### ACTION ITEM
Take the lines of the data below from the very first through the line containing "1,1,0.1800,-0.3600,0.5850*" and output them exactly, pictures excluded.

━━━ MATERIAL FOR THIS EXERCISE

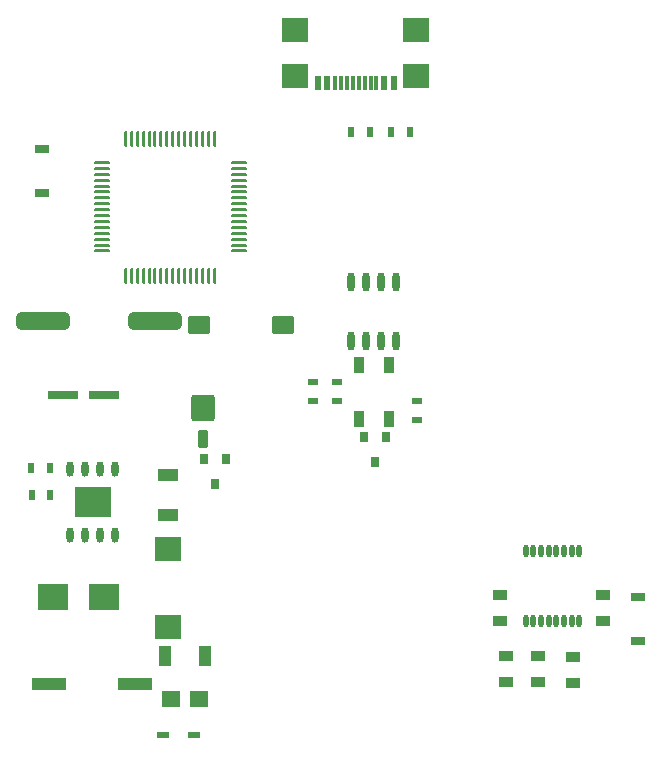
<source format=gbr>
%TF.GenerationSoftware,Altium Limited,Altium Designer,20.2.5 (213)*%
G04 Layer_Color=8421504*
%FSLAX44Y44*%
%MOMM*%
%TF.SameCoordinates,3FE501F2-1E46-4B48-ABA6-5278C61F2325*%
%TF.FilePolarity,Positive*%
%TF.FileFunction,Paste,Top*%
%TF.Part,Single*%
G01*
G75*
%TA.AperFunction,SMDPad,CuDef*%
%ADD10R,0.3000X1.1500*%
%ADD11R,0.6000X1.1500*%
%ADD12R,2.1800X2.0000*%
G04:AMPARAMS|DCode=13|XSize=4.5mm|YSize=1.5mm|CornerRadius=0.375mm|HoleSize=0mm|Usage=FLASHONLY|Rotation=180.000|XOffset=0mm|YOffset=0mm|HoleType=Round|Shape=RoundedRectangle|*
%AMROUNDEDRECTD13*
21,1,4.5000,0.7500,0,0,180.0*
21,1,3.7500,1.5000,0,0,180.0*
1,1,0.7500,-1.8750,0.3750*
1,1,0.7500,1.8750,0.3750*
1,1,0.7500,1.8750,-0.3750*
1,1,0.7500,-1.8750,-0.3750*
%
%ADD13ROUNDEDRECTD13*%
%ADD14R,2.5000X0.8000*%
%ADD15R,0.6000X0.9000*%
%ADD16O,0.4500X1.0500*%
%ADD17R,1.2000X0.7000*%
%ADD18O,0.6500X1.6000*%
G04:AMPARAMS|DCode=19|XSize=1.35mm|YSize=0.9mm|CornerRadius=0.09mm|HoleSize=0mm|Usage=FLASHONLY|Rotation=270.000|XOffset=0mm|YOffset=0mm|HoleType=Round|Shape=RoundedRectangle|*
%AMROUNDEDRECTD19*
21,1,1.3500,0.7200,0,0,270.0*
21,1,1.1700,0.9000,0,0,270.0*
1,1,0.1800,-0.3600,-0.5850*
1,1,0.1800,-0.3600,0.5850*
1,1,0.1800,0.3600,0.5850*
1,1,0.1800,0.3600,-0.5850*
%
%ADD19ROUNDEDRECTD19*%
%ADD20R,0.9000X0.6000*%
%ADD21R,0.7000X0.9000*%
%ADD22R,0.1000X0.1000*%
%ADD23R,1.3000X0.9000*%
G04:AMPARAMS|DCode=24|XSize=1.6mm|YSize=1.8mm|CornerRadius=0.16mm|HoleSize=0mm|Usage=FLASHONLY|Rotation=90.000|XOffset=0mm|YOffset=0mm|HoleType=Round|Shape=RoundedRectangle|*
%AMROUNDEDRECTD24*
21,1,1.6000,1.4800,0,0,90.0*
21,1,1.2800,1.8000,0,0,90.0*
1,1,0.3200,0.7400,0.6400*
1,1,0.3200,0.7400,-0.6400*
1,1,0.3200,-0.7400,-0.6400*
1,1,0.3200,-0.7400,0.6400*
%
%ADD24ROUNDEDRECTD24*%
%ADD25O,1.5000X0.2540*%
%ADD26O,0.2540X1.5000*%
G04:AMPARAMS|DCode=27|XSize=1.5mm|YSize=0.8mm|CornerRadius=0.08mm|HoleSize=0mm|Usage=FLASHONLY|Rotation=270.000|XOffset=0mm|YOffset=0mm|HoleType=Round|Shape=RoundedRectangle|*
%AMROUNDEDRECTD27*
21,1,1.5000,0.6400,0,0,270.0*
21,1,1.3400,0.8000,0,0,270.0*
1,1,0.1600,-0.3200,-0.6700*
1,1,0.1600,-0.3200,0.6700*
1,1,0.1600,0.3200,0.6700*
1,1,0.1600,0.3200,-0.6700*
%
%ADD27ROUNDEDRECTD27*%
G04:AMPARAMS|DCode=28|XSize=2.2mm|YSize=2mm|CornerRadius=0.2mm|HoleSize=0mm|Usage=FLASHONLY|Rotation=270.000|XOffset=0mm|YOffset=0mm|HoleType=Round|Shape=RoundedRectangle|*
%AMROUNDEDRECTD28*
21,1,2.2000,1.6000,0,0,270.0*
21,1,1.8000,2.0000,0,0,270.0*
1,1,0.4000,-0.8000,-0.9000*
1,1,0.4000,-0.8000,0.9000*
1,1,0.4000,0.8000,0.9000*
1,1,0.4000,0.8000,-0.9000*
%
%ADD28ROUNDEDRECTD28*%
%ADD29R,3.1000X2.6000*%
%ADD30O,0.6000X1.3000*%
%ADD31R,2.5000X2.3000*%
%ADD32R,1.1000X1.7000*%
%ADD33R,1.0000X0.6000*%
%ADD34R,1.7000X1.1000*%
%ADD35R,2.2000X2.0000*%
%ADD36R,1.6500X1.4000*%
%ADD37R,3.0000X1.1000*%
D10*
X385600Y572250D02*
D03*
X350600D02*
D03*
X380600D02*
D03*
X355600D02*
D03*
X370600D02*
D03*
X365600D02*
D03*
X375600D02*
D03*
X360600D02*
D03*
D11*
X400100D02*
D03*
X336100D02*
D03*
X392100D02*
D03*
X344100D02*
D03*
D12*
X317000Y617000D02*
D03*
X419200D02*
D03*
Y578000D02*
D03*
X317000D02*
D03*
D13*
X103000Y371000D02*
D03*
X198000D02*
D03*
D14*
X120000Y308000D02*
D03*
X155000D02*
D03*
D15*
X379800Y531000D02*
D03*
X364200D02*
D03*
X413800D02*
D03*
X398200D02*
D03*
X93400Y246500D02*
D03*
X109000D02*
D03*
X109300Y223500D02*
D03*
X93700D02*
D03*
D16*
X512000Y117000D02*
D03*
X518500D02*
D03*
X525000D02*
D03*
X531500D02*
D03*
X538000D02*
D03*
X544500D02*
D03*
X551000D02*
D03*
Y176000D02*
D03*
X544500D02*
D03*
X538000D02*
D03*
X557500Y117000D02*
D03*
Y176000D02*
D03*
X531500D02*
D03*
X525000D02*
D03*
X518500D02*
D03*
X512000D02*
D03*
D17*
X607000Y137000D02*
D03*
Y100000D02*
D03*
X102000Y479000D02*
D03*
Y516000D02*
D03*
D18*
X389298Y404008D02*
D03*
X376598D02*
D03*
X363898D02*
D03*
X401998Y404008D02*
D03*
Y354008D02*
D03*
X389298D02*
D03*
X363898D02*
D03*
X376598D02*
D03*
D19*
X396000Y287500D02*
D03*
Y333000D02*
D03*
X371000Y287500D02*
D03*
Y333000D02*
D03*
D20*
X420000Y302800D02*
D03*
Y287200D02*
D03*
X332000Y318800D02*
D03*
Y303200D02*
D03*
X352000Y318800D02*
D03*
Y303200D02*
D03*
D21*
X394000Y272000D02*
D03*
X375000D02*
D03*
X384500Y251000D02*
D03*
X258500Y254000D02*
D03*
X239500D02*
D03*
X249000Y233000D02*
D03*
D22*
X333500Y340000D02*
D03*
X348500D02*
D03*
D23*
X577000Y117000D02*
D03*
Y139000D02*
D03*
X495000Y87000D02*
D03*
Y65000D02*
D03*
X522000Y87000D02*
D03*
Y65000D02*
D03*
X490000Y117000D02*
D03*
Y139000D02*
D03*
X552000Y86000D02*
D03*
Y64000D02*
D03*
D24*
X306250Y367000D02*
D03*
X235000D02*
D03*
D25*
X153001Y474491D02*
D03*
Y479491D02*
D03*
Y484491D02*
D03*
Y489491D02*
D03*
Y494491D02*
D03*
Y499491D02*
D03*
Y504491D02*
D03*
Y469491D02*
D03*
Y434491D02*
D03*
Y464491D02*
D03*
Y459491D02*
D03*
Y454491D02*
D03*
Y449491D02*
D03*
Y444491D02*
D03*
Y439491D02*
D03*
Y429491D02*
D03*
X269001Y474491D02*
D03*
Y479491D02*
D03*
Y484491D02*
D03*
Y489491D02*
D03*
Y494491D02*
D03*
Y499491D02*
D03*
Y504491D02*
D03*
Y469491D02*
D03*
Y464491D02*
D03*
Y459491D02*
D03*
Y454491D02*
D03*
Y449491D02*
D03*
Y444491D02*
D03*
Y439491D02*
D03*
Y434491D02*
D03*
Y429491D02*
D03*
D26*
X173501Y524991D02*
D03*
X178501D02*
D03*
X183501D02*
D03*
X188501D02*
D03*
X193501D02*
D03*
X198501D02*
D03*
X203501D02*
D03*
X208501D02*
D03*
X213501D02*
D03*
X218501D02*
D03*
X223501D02*
D03*
X228501D02*
D03*
X233501D02*
D03*
X238501D02*
D03*
X243501D02*
D03*
X248501D02*
D03*
X173501Y408991D02*
D03*
X178501D02*
D03*
X183501D02*
D03*
X188501D02*
D03*
X193501D02*
D03*
X198501D02*
D03*
X203501D02*
D03*
X208501D02*
D03*
X213501D02*
D03*
X218501D02*
D03*
X223501D02*
D03*
X228501D02*
D03*
X233501D02*
D03*
X238501D02*
D03*
X243501D02*
D03*
X248501D02*
D03*
D27*
X239000Y271000D02*
D03*
D28*
Y297000D02*
D03*
D29*
X145500Y217500D02*
D03*
D30*
X126450Y189500D02*
D03*
X139150D02*
D03*
X151850D02*
D03*
X164550D02*
D03*
X126450Y245500D02*
D03*
X139150D02*
D03*
X151850D02*
D03*
X164550D02*
D03*
D31*
X154750Y137000D02*
D03*
X111750D02*
D03*
D32*
X206250Y87000D02*
D03*
X240250D02*
D03*
D33*
X204750Y19750D02*
D03*
X230750D02*
D03*
D34*
X209250Y240250D02*
D03*
Y206250D02*
D03*
D35*
X209500Y111250D02*
D03*
Y177250D02*
D03*
D36*
X235000Y51000D02*
D03*
X211750D02*
D03*
D37*
X181500Y63250D02*
D03*
X108250D02*
D03*
%TF.MD5,3245ba21f11f8857fd79e1d4bec3994a*%
M02*

</source>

━━━━━━

### THE ANSWER
<source format=gbr>
%TF.GenerationSoftware,Altium Limited,Altium Designer,20.2.5 (213)*%
G04 Layer_Color=8421504*
%FSLAX44Y44*%
%MOMM*%
%TF.SameCoordinates,3FE501F2-1E46-4B48-ABA6-5278C61F2325*%
%TF.FilePolarity,Positive*%
%TF.FileFunction,Paste,Top*%
%TF.Part,Single*%
G01*
G75*
%TA.AperFunction,SMDPad,CuDef*%
%ADD10R,0.3000X1.1500*%
%ADD11R,0.6000X1.1500*%
%ADD12R,2.1800X2.0000*%
G04:AMPARAMS|DCode=13|XSize=4.5mm|YSize=1.5mm|CornerRadius=0.375mm|HoleSize=0mm|Usage=FLASHONLY|Rotation=180.000|XOffset=0mm|YOffset=0mm|HoleType=Round|Shape=RoundedRectangle|*
%AMROUNDEDRECTD13*
21,1,4.5000,0.7500,0,0,180.0*
21,1,3.7500,1.5000,0,0,180.0*
1,1,0.7500,-1.8750,0.3750*
1,1,0.7500,1.8750,0.3750*
1,1,0.7500,1.8750,-0.3750*
1,1,0.7500,-1.8750,-0.3750*
%
%ADD13ROUNDEDRECTD13*%
%ADD14R,2.5000X0.8000*%
%ADD15R,0.6000X0.9000*%
%ADD16O,0.4500X1.0500*%
%ADD17R,1.2000X0.7000*%
%ADD18O,0.6500X1.6000*%
G04:AMPARAMS|DCode=19|XSize=1.35mm|YSize=0.9mm|CornerRadius=0.09mm|HoleSize=0mm|Usage=FLASHONLY|Rotation=270.000|XOffset=0mm|YOffset=0mm|HoleType=Round|Shape=RoundedRectangle|*
%AMROUNDEDRECTD19*
21,1,1.3500,0.7200,0,0,270.0*
21,1,1.1700,0.9000,0,0,270.0*
1,1,0.1800,-0.3600,-0.5850*
1,1,0.1800,-0.3600,0.5850*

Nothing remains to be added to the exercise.